Loading data from an external API
Add the hasura/duckduckapi connector
ddn update-cli --version v2.12.0-alpha.2
Once you’ve setup your project, add this connector:
ddn connector init github -i
> Hub connector hasura/duckduckapi (select hasura/duckduckapi from the list)
> Connector port XXXX (a random port will automatically be suggested)
Go to the connector directory and install dependencies
cd app/connector/github
npm install
Initialize a table and sample data
Open the file app/connector/github/index.ts
and define your DuckDB schema there:
// ...
const connectorConfig: duckduckapi = {
dbSchema: `
-- Create repositories table with commonly needed fields
DROP TABLE IF EXISTS repositories;
CREATE TABLE repositories (
id INTEGER PRIMARY KEY,
name VARCHAR NOT NULL,
description TEXT,
);
-- Sample data
INSERT INTO repositories (id, name, description)
VALUES (1, 'my-project', 'A sample repository');
`,
functionsFilePath: path.resolve(__dirname, './functions.ts'),
};
// ...
Add to project metadata
Once we create new entities in our sources, we need to get them into our project’s metadata. This allows the AI assistant to access that data via PromptQL.
# Grab the model definitions
ddn connector introspect github
# Check out what models are available to track. You'll see some sample ones which you can ignore for now.
ddn model list github
> ...
# Add the repositories model
ddn model add github repositories
# Build the metadata and restart your local environment
ddn supergraph build local
Restart the docker container:
ddn run docker-start
Try PromptQL
Head over to PromptQL playground and check if you’re able to interact with your repositories.
Open up the console:
ddn console --local
Head over to the PromptQL playground and try accessing your repositories:
> What repositories do I have?
>>> Certainly! I'll fetch the information about the repositories you have. Let me query the database to get that information for you.
>>> Query Plan:
>>> 1. Query the app.Repositories table to retrieve the id, name, and description of all repositories.
>>> 2. Order the results by the repository name for easier readability.
>>> 3. If no repositories are found, print a message indicating this.
>>> 4. If repositories are found, store them in an artifact for display and print the number of repositories found.
>>> I've retrieved the information about your repositories. Here's what I found:
>>> You have one repository in your account. This repository is named "my-project" and is described as "A sample repository".
>>> Is there any specific information about this repository that you'd like to know more about? Or would you like to perform any actions related to this repository?
Setup a job to continuously load data
Adding a job to load data can be done by kicking off an async task from our DuckDuckAPI connector.

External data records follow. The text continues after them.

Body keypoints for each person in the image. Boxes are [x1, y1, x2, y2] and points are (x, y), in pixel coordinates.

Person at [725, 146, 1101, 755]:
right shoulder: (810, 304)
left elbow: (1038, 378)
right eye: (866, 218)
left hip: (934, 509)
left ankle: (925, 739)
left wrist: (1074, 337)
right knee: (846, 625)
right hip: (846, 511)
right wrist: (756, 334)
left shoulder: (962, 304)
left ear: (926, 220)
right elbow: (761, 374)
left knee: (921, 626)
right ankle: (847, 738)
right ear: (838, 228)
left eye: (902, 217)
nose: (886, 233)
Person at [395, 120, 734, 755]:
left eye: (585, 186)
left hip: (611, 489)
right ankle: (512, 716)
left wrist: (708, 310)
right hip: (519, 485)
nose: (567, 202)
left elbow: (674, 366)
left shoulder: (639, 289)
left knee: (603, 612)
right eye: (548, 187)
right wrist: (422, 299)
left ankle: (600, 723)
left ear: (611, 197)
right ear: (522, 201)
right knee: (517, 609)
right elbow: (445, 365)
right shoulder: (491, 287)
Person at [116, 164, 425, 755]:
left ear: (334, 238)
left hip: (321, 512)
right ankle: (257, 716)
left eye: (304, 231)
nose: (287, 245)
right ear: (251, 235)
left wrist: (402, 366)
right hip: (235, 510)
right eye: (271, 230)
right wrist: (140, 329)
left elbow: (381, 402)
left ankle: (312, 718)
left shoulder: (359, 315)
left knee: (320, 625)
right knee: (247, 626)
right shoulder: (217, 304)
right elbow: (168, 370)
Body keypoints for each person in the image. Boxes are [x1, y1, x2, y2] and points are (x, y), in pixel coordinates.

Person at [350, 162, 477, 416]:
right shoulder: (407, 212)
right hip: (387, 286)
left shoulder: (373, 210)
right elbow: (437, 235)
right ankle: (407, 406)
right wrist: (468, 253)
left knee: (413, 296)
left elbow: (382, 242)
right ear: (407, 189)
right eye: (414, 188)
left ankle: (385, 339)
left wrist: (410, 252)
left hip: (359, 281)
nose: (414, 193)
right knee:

Head over to app/connector/github/index.ts
and add the following code right after the connector starts:
// import statements...
// schema initialization...
async function insertData() {
const db = await getDB();
setInterval(async () => {
try {
const timestamp = new Date().toISOString();
await db.all(`
INSERT INTO repositories (id, name, description)
VALUES (
(SELECT COALESCE(MAX(id), 0) + 1 FROM repositories),
'project-${timestamp}',
'Automatically inserted at ${timestamp}'
)
`);
console.log(`Inserted new repository at ${timestamp}`);
} catch (err) {
console.error('Error inserting data:', err);
}
}, 1000);
}
(async () => {
const connector = await makeConnector(connectorConfig);
start(connector);
// Kick off an insert data job
insertData();
})();
A real world example
The steps above help you get started by understanding how to setup DuckDB, how to get a connection to it and how to start inserting data into it that comes from another source.
In a production ready example, you’ll need to:
- Connect to another API securely
- Incrementally pull in updates after the initial sync is done
- Handle API rate limits
- Persist data incrementally
- Recover from failures and process restarts
Check out the code at PromptQL Github example and starting reading through the code at app/connector/github/index.ts & to see how to put together a real world Bulk Data from API connector!